### Excerpted text
· · · ·
My final stop for the day was the museum at the Oscar Schindler factory (yes, that Schindler from the movie Schindler's List). The factory isn't located in the best part of town; it is still a manufacturing section of town, but there were numerous tourists around. The factory was actually smaller than I had expected. Inside I bought a ticket to tour the museum, which is explored on your own.
The museum is one of the best museums that I have ever visited! It thoroughly details the occupation of Poland during the Second World War. Included with the numerous artifacts and pictures were dozens of explanations of the events that transpired. One of the most interesting areas covered what everyday life was like under the Nazi occupation. Most of the time we just hear about the awful treatment of the Jews (which was undeniably horrendous), but life for the average Polish citizen was not pleasant as well. The section explained the changes in shopping, going to restaurants, even using public transit changed for everyone.
The first areas, covering the initial attack and occupation in the fall of 1939, included numerous Nazi and Third Reich artifacts: several flags, books, portraits of Hitler, guns, signs, etc. One room even played the music that the Nazis would blast over the public loudspeakers during the occupation (I recognized one piece as a military march - it was used in the film Indiana Jones and the Last Crusade, during the book burning scene in Berlin). Even the floor in this area was covered with swastikas - literally!
Throughout the museum were personal stories recounted by survivors and victims of the Nazis, along with their pictures all over the wall. The section concerning the treatment of the Jews was especially moving; the area was quite dark; pictures were everywhere, along with personal accounts of the events in the Krakow ghetto.
There was surprisingly only one small area of the museum dedicated to Oscar Schindler; I don't feel it truly represented what the man did - it definitely didn't adqeuately explain what his "list" did to save the Jewish lives. Perhaps the museum relies too heavily upon the film to convey that. There was one sign about his "lists" - plural, not singular. I couldn't quite decipher what it all meant, but there were multiple lists and it was clear that events didn't transpire exactly as the film showed; this made me wish the section was larger so I could learn more. There was a replica of his working desk, across from which was a very nice memorial listing out all of the people that he saved.
There were some very interesting pieces in the museum, including Nazi propaganda posters and examples of Christmas presents from the war years - even an Adolf Hitler marionette!
At the end of the museum was a room filled with statements from survivors and victims in various languages. The final room had photographs of many of the people that Schindler was able to save.
· · · ·
### Dataset entries
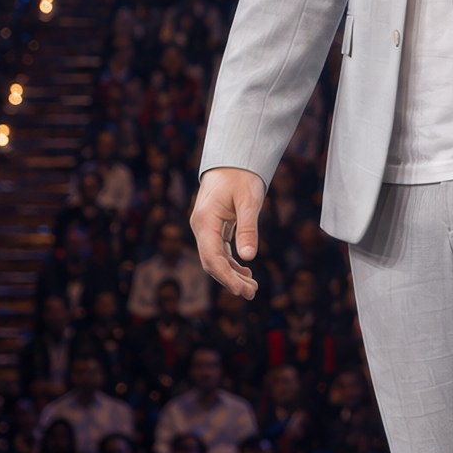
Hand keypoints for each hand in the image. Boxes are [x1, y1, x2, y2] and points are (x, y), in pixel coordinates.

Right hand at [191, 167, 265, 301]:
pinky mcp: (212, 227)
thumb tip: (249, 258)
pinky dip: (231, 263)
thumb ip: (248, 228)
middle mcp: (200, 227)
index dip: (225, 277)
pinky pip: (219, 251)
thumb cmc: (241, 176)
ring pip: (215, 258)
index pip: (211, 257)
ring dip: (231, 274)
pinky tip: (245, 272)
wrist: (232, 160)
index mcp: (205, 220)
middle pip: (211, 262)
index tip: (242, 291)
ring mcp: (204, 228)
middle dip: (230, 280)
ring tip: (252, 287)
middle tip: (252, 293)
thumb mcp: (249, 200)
· · · ·
### Task set
1. In the account of the Schindler factory museum, why did the writer wish the section on Oscar Schindler were larger? Answer in one to three sentences.
2. According to the Schindler factory museum account, what did the final room of the museum hold?
3. Extend the account of the Schindler factory museum, starting after its last sentence.

### Responses by item number
1. A sign in that section described several Schindler "lists" rather than one, and the writer couldn't quite work out what it all meant. It was clear, though, that events hadn't happened exactly as the film showed. That made the writer wish the section were larger, to learn more.

2. Photographs of many of the people Schindler was able to save.

3.
I was really surprised by how spectacular the museum was; everything was in both Polish and English, making it easy for me to understand everything that was displayed. The level of detail that went into creating the museum and detailing out all of the events from the war was amazing. I could easily have spent an entire day at the museum; I had to rush through the last half since it was getting late (and I'd spent so much time reading everything during the first half!).
I made may way back to the old town for a quick dinner and one last stroll through the main square. Oh, and there was a guy playing the piano on the street... wearing a horse head mask.
When I got back to my hotel I received a rather unpleasant email concerning my safari tour of Africa: the tour price had increased $200 due to a new tax imposed by Tanzania. The government imposed an 18% VAT on safari tours and provided only a 1-week notice before it was implemented. Since the excursion into the Serengeti is in Tanzania, this caused the price to jump. Hardly good news one week prior to leaving on the tour.
Though this bad news was offset when I received my electronic ballot for the November election! I'll be able to print it out next week while I'm in Scotland and get it sent in before I leave for Africa! Huzzah!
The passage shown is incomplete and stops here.